Start of Block
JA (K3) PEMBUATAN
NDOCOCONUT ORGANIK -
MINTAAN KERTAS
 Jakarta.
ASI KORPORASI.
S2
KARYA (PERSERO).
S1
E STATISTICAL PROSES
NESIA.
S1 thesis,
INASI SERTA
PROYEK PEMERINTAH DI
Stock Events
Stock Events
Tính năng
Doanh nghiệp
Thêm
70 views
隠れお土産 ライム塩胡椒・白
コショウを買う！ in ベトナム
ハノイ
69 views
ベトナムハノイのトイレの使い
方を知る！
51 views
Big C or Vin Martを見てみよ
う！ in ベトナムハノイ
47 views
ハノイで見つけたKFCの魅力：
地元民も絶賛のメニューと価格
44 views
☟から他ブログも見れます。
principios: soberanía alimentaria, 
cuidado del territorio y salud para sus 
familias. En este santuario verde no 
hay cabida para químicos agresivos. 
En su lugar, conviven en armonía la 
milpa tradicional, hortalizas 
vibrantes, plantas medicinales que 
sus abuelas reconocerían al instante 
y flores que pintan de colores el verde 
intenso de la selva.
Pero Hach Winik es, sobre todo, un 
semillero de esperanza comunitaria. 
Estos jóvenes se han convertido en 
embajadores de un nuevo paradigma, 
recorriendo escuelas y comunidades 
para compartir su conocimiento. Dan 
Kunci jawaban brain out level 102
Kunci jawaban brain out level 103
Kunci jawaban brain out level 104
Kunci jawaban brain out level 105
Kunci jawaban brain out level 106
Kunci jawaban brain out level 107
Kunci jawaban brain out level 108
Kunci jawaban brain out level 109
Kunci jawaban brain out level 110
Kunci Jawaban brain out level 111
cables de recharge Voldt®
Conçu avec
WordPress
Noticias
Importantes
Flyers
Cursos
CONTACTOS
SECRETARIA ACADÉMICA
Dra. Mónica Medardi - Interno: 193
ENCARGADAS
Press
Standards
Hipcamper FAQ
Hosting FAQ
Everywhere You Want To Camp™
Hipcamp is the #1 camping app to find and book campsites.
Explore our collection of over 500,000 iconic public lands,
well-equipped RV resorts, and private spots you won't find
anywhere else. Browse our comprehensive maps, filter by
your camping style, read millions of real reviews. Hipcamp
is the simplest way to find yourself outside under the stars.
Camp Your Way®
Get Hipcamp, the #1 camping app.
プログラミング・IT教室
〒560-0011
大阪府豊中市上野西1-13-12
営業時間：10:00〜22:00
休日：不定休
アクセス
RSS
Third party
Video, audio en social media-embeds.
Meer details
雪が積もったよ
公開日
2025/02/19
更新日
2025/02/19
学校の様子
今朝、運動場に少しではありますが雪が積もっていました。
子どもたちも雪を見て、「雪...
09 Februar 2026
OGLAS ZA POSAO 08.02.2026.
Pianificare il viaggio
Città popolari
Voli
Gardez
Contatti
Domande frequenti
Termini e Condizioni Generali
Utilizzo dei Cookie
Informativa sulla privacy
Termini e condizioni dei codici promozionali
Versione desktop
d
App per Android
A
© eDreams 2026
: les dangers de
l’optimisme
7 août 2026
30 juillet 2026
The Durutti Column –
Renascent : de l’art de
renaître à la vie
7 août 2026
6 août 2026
End of Block
JOB ITEM:
Reproduce the records word for word, from their first line through the line containing "intenso de la selva.", including that line.

RESULT OF THIS TASK:
JA (K3) PEMBUATAN
NDOCOCONUT ORGANIK -
MINTAAN KERTAS
 Jakarta.
ASI KORPORASI.
S2
KARYA (PERSERO).
S1
E STATISTICAL PROSES
NESIA.
S1 thesis,
INASI SERTA
PROYEK PEMERINTAH DI
Stock Events
Stock Events
Tính năng
Doanh nghiệp
Thêm
70 views
隠れお土産 ライム塩胡椒・白
コショウを買う！ in ベトナム
ハノイ
69 views
ベトナムハノイのトイレの使い
方を知る！
51 views
Big C or Vin Martを見てみよ
う！ in ベトナムハノイ
47 views
ハノイで見つけたKFCの魅力：
地元民も絶賛のメニューと価格
44 views
☟から他ブログも見れます。
principios: soberanía alimentaria, 
cuidado del territorio y salud para sus 
familias. En este santuario verde no 
hay cabida para químicos agresivos. 
En su lugar, conviven en armonía la 
milpa tradicional, hortalizas 
vibrantes, plantas medicinales que 
sus abuelas reconocerían al instante 
y flores que pintan de colores el verde 
intenso de la selva.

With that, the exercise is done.